[apologies for the empty post before, i don't know what hotmail's doing. this is what it was supposed to say:]
>So given some abstract biomechanical reasoning that says no animal can
>grow heavier than 140 tons, and some bones that suggest an animal damn
>well _did_ grow heavier, I know which one I will believe :-)
But isn't there a question of wether or not the bones do suggest this?
I don't know much about this area beyond R McNeil Alexander's "Dynamics of Dinosaurs and Other Extinct Giants" (at least ten years old i think), but assuming the method (i.e. measure the volume of a model, assume an average density based on living animals, and calculate the mass from that) described in that book was used for the weights given in the earlier post, there is the obivous problem of what density to assume.
In "Dynamics" the author references estimates of the average density of crocodiles, because they are close relatives of dinosaurs. But crocodiles are obviously nowhere near giant sauropods in size, and i would assume that - if there is a restriction on mass - giant sauropods would presumably have adaptations lowering their average density - adaptations for which there would probably be no living analogue. So i'm guessing that using any living animal to estimate mass would be inherently flawed if the sauropods did approach the weight limit. (i just had an image of low density sauropods floating away in a breeze...)

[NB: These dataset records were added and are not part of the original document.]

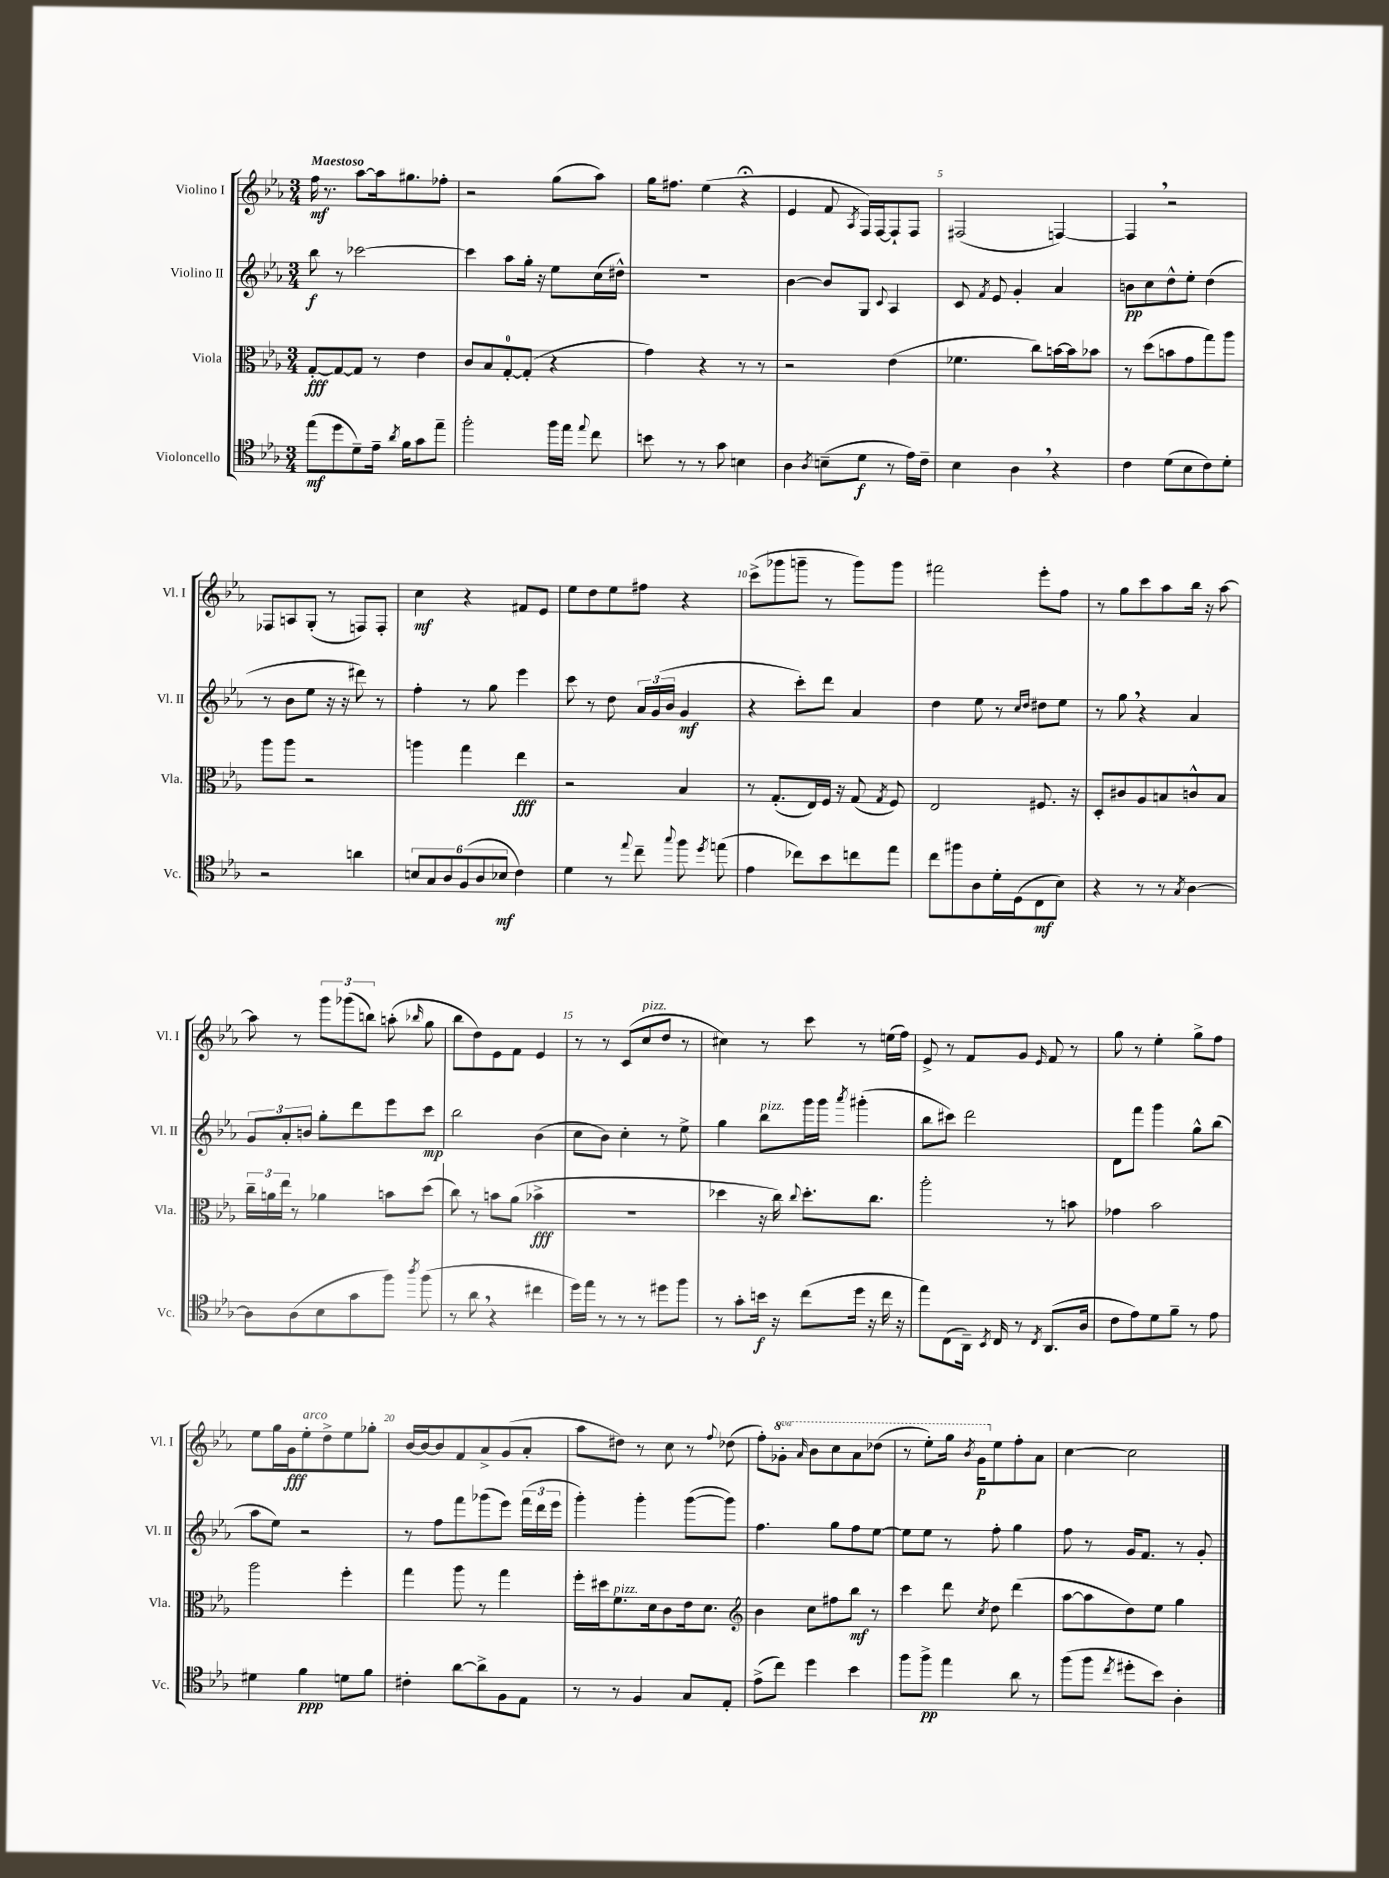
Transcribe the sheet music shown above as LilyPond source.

<<
\new StaffGroup <<
\new Staff = "s0" \with { instrumentName = "Violino I" shortInstrumentName = "Vl. I" } {
    \clef treble \key ees \major \numericTimeSignature \time 3/4 \set Staff.ottavationMarkups = #ottavation-simple-ordinals \tempo "Maestoso"
    \autoBeamOff f''16\mf r8. aes''8[~ aes''16 gis''8. fes''8]-. |
    r2 g''8[( aes''8]) |
    g''16[ fis''8.] ees''4( r4\fermata |
    ees'4 f'8 \acciaccatura { aes8 } f16[) f16~ f8-! f8] |
    fis2( f4~) |
    f4 \breathe r2 |
    fes8[ a8 g8]-.( r8 f8[) f8]-. |
    c''4\mf r4 fis'8[ ees'8] |
    ees''8[ d''8 ees''8 fis''8] r4 |
    c'''8[->( ges'''8 g'''8]-- r8 g'''8[) g'''8] |
    fis'''2 ees'''8[-. f''8] |
    r8 g''8[ c'''8 aes''8 bes''16] r16 aes''8~ |
    aes''8 r8 \tuplet 3/2 { g'''8[ ges'''8( b''8]) } a''8-.( \grace { bes''16 } g''8 |
    bes''8[ d''8) ees'8 f'8] ees'4 |
    r8 r8 c'8[( c''8^\markup { \italic "pizz." } d''8] r8 |
    cis''4) r8 c'''8 r8 e''16[( f''16]) |
    ees'8-> r8 f'8[ g'8] \grace { ees'16 } f'8 r8 |
    g''8 r8 ees''4-. g''8[-> f''8] |
    ees''8[ g''16 g'16\fff ees''8-.^\markup { \italic "arco" } d''8-> ees''8 ges''8]-. |
    bes'16[~ bes'16~ bes'8 f'8 aes'8-> g'8( aes'8]-. |
    aes''8[ dis''8]) r8 c''8 r8 \appoggiatura { f''8 } des''8( |
    f''8[-.) \ottava #1 ges''8]-. \grace { aes''16 } bes''8[ c'''8 aes''8 des'''8]( |
    r8 ees'''8[-.) g'''16] \acciaccatura { bes''8 } g''16[\p \ottava #0 ees''8 f''8-. aes'8] |
    c''4~ c''2 \bar "|." |
}
\new Staff = "s1" \with { instrumentName = "Violino II" shortInstrumentName = "Vl. II" } {
    \clef treble \key ees \major \numericTimeSignature \time 3/4
    \autoBeamOff bes''8\f r8 ces'''2~ |
    ces'''4 aes''8[ g''16]-. r16 ees''8[ c''16( dis''16]-^) |
    R2. |
    bes'4~ bes'8[ g8] \appoggiatura { c'8 } aes4 |
    c'8 \acciaccatura { f'8 } ees'8 g'4-. aes'4 |
    b'8[\pp c''8 d''8-^ ees''8]-. d''4( |
    r8 bes'8[ ees''8] r16 r16 dis'''8) r8 |
    f''4-. r8 g''8 ees'''4 |
    c'''8 r8 d''8 \tuplet 3/2 { aes'16[ g'16( bes'16] } g'4\mf |
    r4 c'''8[-.) d'''8] aes'4 |
    d''4 ees''8 r8 \grace { c''16[ d''16] } dis''8[ ees''8] |
    r8 g''8 \breathe r4 aes'4 |
    \tuplet 3/2 { g'8[ aes'8-. b'8] } g''8[-. d'''8 ees'''8 c'''8]\mp |
    bes''2 bes'4( |
    c''8[ bes'8]) c''4-. r8 ees''8-> |
    g''4 bes''8[^\markup { \italic "pizz." } g'''16 g'''16] \acciaccatura { aes'''8 } gis'''4-.( |
    bes''8[ cis'''8]) d'''2 |
    d'8[ f'''8] g'''4 g''8[-^ bes''8]( |
    aes''8[ ees''8]) r2 |
    r8 f''8[ f'''8 ges'''8( ees'''8]) \tuplet 3/2 { f'''16[( d'''16 ees'''16] } |
    g'''4-.) g'''4-. g'''8[~( g'''8]) |
    f''4. g''8[ f''8 ees''8]~ |
    ees''8[ ees''8] r8 f''8-. g''4 |
    f''8 r8 g'16[ f'8.] r8 g'8-. \bar "|." |
}
\new Staff = "s2" \with { instrumentName = "Viola" shortInstrumentName = "Vla." } {
    \clef alto \key ees \major \numericTimeSignature \time 3/4
    \autoBeamOff g8[~-.\fff g8~ g8] r8 ees'4 |
    c'8[ bes8 g8-0~-. g8]-.( r4 |
    g'4) r4 r8 r8 |
    r2 ees'4( |
    fes'4. c''8[) b'16~ b'16 bes'8] |
    r8 d''8[( b'8 g'8 g''8) aes''8] |
    aes''8[ aes''8] r2 |
    a''4 g''4 ees''4\fff |
    r2 bes4 |
    r8 g8.[-.( ees16) f16] r16 g8( \acciaccatura { g8 } f8) |
    ees2 fis8. r16 |
    d8[-. cis'8 aes8 b8 c'8-^ b8] |
    \tuplet 3/2 { c''16[-- a'16 ees''16] } r8 aes'4 b'8[ d''8]( |
    c''8) r8 b'8[ aes'8]( bes'4->\fff |
    R2. |
    des''4 r16 c''16) \appoggiatura { c''8 } des''8.[-. c''8.] |
    aes''2-. r8 b'8 |
    ges'4 bes'2 |
    aes''2 f''4-. |
    g''4 aes''8 r8 g''4 |
    f''16[-. dis''16 f'8.^\markup { \italic "pizz." } d'16 c'8 ees'16 d'8.] |
    \clef treble bes'4 c''8[ fis''8 bes''8]\mf r8 |
    c'''4 d'''8 \acciaccatura { c''8 } d''8 d'''4( |
    aes''8[~ aes''8 d''8) ees''8] g''4 \bar "|." |
}
\new Staff = "s3" \with { instrumentName = "Violoncello" shortInstrumentName = "Vc." } {
    \clef tenor \key ees \major \numericTimeSignature \time 3/4
    \autoBeamOff ees''8[\mf( d''8 d'8--) ees'16]-- \acciaccatura { aes'8 } f'16[ g'8 ees''8]-- |
    f''2-. f''16[ ees''16] \appoggiatura { ees''8 } c''8 |
    b'8 r8 r8 g'8 b4 |
    aes4 \acciaccatura { aes8 } b8[--( d'8]\f r8 ees'16[) c'16]-- |
    bes4 aes4 \breathe r4 |
    c'4 d'8[( bes8 c'8) d'8]-. |
    r2 a'4 |
    \tuplet 6/4 { b8[ g8 aes8 f8( aes8 bes8]\mf } c'4) |
    d'4 r8 \appoggiatura { ees''8 } c''8-- \appoggiatura { g''8 } f''8 \acciaccatura { d''8 } e''8( |
    ees'4 ces''8[) bes'8 c''8 ees''8] |
    c''8[ fis''8 aes8 d'16-. d16( c8\mf bes8]) |
    r4 r8 r8 \acciaccatura { g8 } aes4~ |
    aes8[ aes8( bes8 g'8 f''8]) \acciaccatura { aes''8 } f''8( |
    r8 aes'8 \breathe r4 cis''4 |
    d''16[) ees''16] r8 r8 r8 dis''8[ f''8] |
    r8 g'8[-. b'16]\f r16 c''8[( d''16] r16 c''16 r16 |
    ees''8[) c8( aes,16]--) \acciaccatura { bes,8 } c16 r8 \acciaccatura { c8 } aes,8.[( aes16] |
    c'8[ ees'8) d'8 f'8]-- r8 ees'8 |
    dis'4 f'4\ppp d'8[ f'8] |
    cis'4-. aes'8[~ aes'8-> f8 ees8] |
    r8 r8 f4 g8[ ees8]-. |
    ees'8[->( c''8]) d''4 bes'4 |
    f''8[ f''8]->\pp ees''4 aes'8 r8 |
    f''8[( f''8] \acciaccatura { c''8 } dis''8[-. bes'8]) aes4-. \bar "|." |
}
>>
>>
\layout { \context { \Score \override BarNumber.break-visibility = ##(#f #t #t) barNumberVisibility = #(every-nth-bar-number-visible 5) } }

What are sauropod bones like on the inside?
And questions of density aside, the volume used in the calculation ultimately depends on it's sculptors interpretation, and large sauropods do seem to often be known from incomplete skeletons as far as i know.
Having said that, how strong are the calculations that give the upper mass limit? Do they make any assumptions about the structure of the legs? Would the calculations need to assume a certain ability to support weight? Would they assume anything about the way the animal's weight was distributed? Or is it just a back-of-the-envelope calculation based on a simple model, like a block with four pillars or something? And if so, is this valid? (I beleive i read in "The Dinosaur Heresies" that the claim that _Quetzalcoatlus_ couldn't fly was based on simple models that didn't take into account the complexity of structure that a living animal can have, or something along those lines.)
Or were all these things accounted for - 170 tonnes *does* fall within the 100-1000 tonne range given by the abstract Mike referenced?
[I'd also like to join everyone else in expressing my deepest sympathy to everyone affected by the tragedy in the US. I don't think i can add anything new.]